3 Key Takeaways from SampleCon 2024

Missed SampleCon? Here are 3 things you need to know from the conference.

You could be forgiven for thinking that a conference held near a lake in Georgia might focus on BBQ or enjoying the balmier weather. And while attendees at SampleCon last week did enjoy beautiful surroundings, pickleball tournaments and delicious coffee (thank you Cint!), the hottest topic of conversation was data quality.

It was Shifra and Ben’s first time attending – here are their 3 key takeaways from the conference:


1. A thoughtful approach to AI & synthetic data

While many industries have jumped on the AI bandwagon, SampleCon attendees were united in taking a more reasoned approach. The consensus was that synthetic data may soon be relied upon to complete survey quotas. But with the caveat that with data quality already a known issue, there’s an awareness that with AI, the principle of garbage-in, garbage-out applies. The prospect of training LLMs and AI with poor quality data being a very real cause for concern.

With no considerable increase in budgets on the horizon, the thinking was that ultimately surveys will rely on fewer ‘real’ participants, with increased verification and a higher CPI, generating higher quality data, and that data will ‘feed’ the models. Even with a higher CPI, the cost efficiencies of synthetic data mean it’s likely to net out at the same cost.


2. Acknowledgement that the participant experience must improve

It was particularly heartening to hear that there’s a general consensus the participant experience must improve - at Ayda it’s something we’re passionate about. Particularly interesting discussions were held around:

The value of a central clearing house for participant data
In some cases, participants are sent from pillar to post, and it’s not uncommon to be asked to provide the same demographic data multiple times, all for one single survey. It’s a terrible experience and one that would be significantly improved with a centrally verified repository.

Designing surveys to engage participants
With attention spans notoriously limited, as an industry we need to move away from designing 20-30 minute surveys and embrace more innovative approaches.

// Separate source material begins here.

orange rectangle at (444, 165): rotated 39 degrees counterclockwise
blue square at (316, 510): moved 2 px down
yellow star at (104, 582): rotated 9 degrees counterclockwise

Shifra’s co-panellist on The Good, The Bad, and the Ugly of Data Insights, Kayte Hamilton shared some particularly innovative approaches. It was fascinating to hear about her experience of using Instagram, its inbuilt functionality designed to drive engagement, and the influencers who are on the platform, create and engage audiences and insights.

Improving participant remuneration
In the race to the bottom to secure contracts, participant remuneration has suffered. Completing many surveys earns you even less than the minimum wage – it’s a poor reward for the effort required.

For those running businesses, the question is: How can we price ourselves up again to enable us to deliver the quality we want to?

Treating participants like community members
There are a number of companies with sizeable panels who engage with participants as if they were members of a community, taking a very human and often 1:1 approach to recruitment and retention.

This approach was echoed by Shifra’s co-panellist Dimitri Poliderakis of Potloc who specialises in sampling hard-to-reach audiences. The audiences Potloc builds are highly verified and high quality, and treating them like a community is part of what engages and retains them.

If we treat our panels like communities, could we reach the data quality we want? And could qual at scale actually be the solution to our survey data quality problems?

The community approach is in stark contrast to the river sample or programmatic approach that dominates surveys, where participants are largely treated as being disposable. While this is a huge source of volume for the sector, it’s also a huge headache. In the face of such dominance, is it actually within our control to effect change?

Questioning the industry’s role in improving the participant experience
As an industry we’re incentivised to solve these problems, and in a Global Data Quality roundtable that Shifra ran with Bob Birdsell and Sandy Casey we discussed what role we can play.

While a top-down, regulatory approach might work, it doesn’t sit well with the industry: we’re less about being dictatorial and regulation, and more about supporting each other to achieve great things. Instead, there’s more of an appetite to explore opportunities to train researchers on emerging best practices in the participant experience.


3. An appetite for collaboration on data quality technologies

While most of the attendees represented research companies, a number of research technology vendors like Ayda were also in attendance.

There are multiple ways that vendors can contribute to solving data quality problems through the application of technology. There is no single silver bullet – so rather than approaching it from a competitive angle, we’re asking how we can come together to solve the problems collaboratively for the industry.


What next?

For Ayda, firstly it’s to say a massive thank you to Rachel Alltmont, who organised and curated such a superb conference, and invited Shifra to participate as a panellist and round table facilitator.

We’ll be bringing the insights we gathered, and the relationships we’ve begun, back into our day-to-day at Ayda. We’re excited to continue to pursue data quality by championing the participant experience, and through collaboration with other technology companies. Watch this space!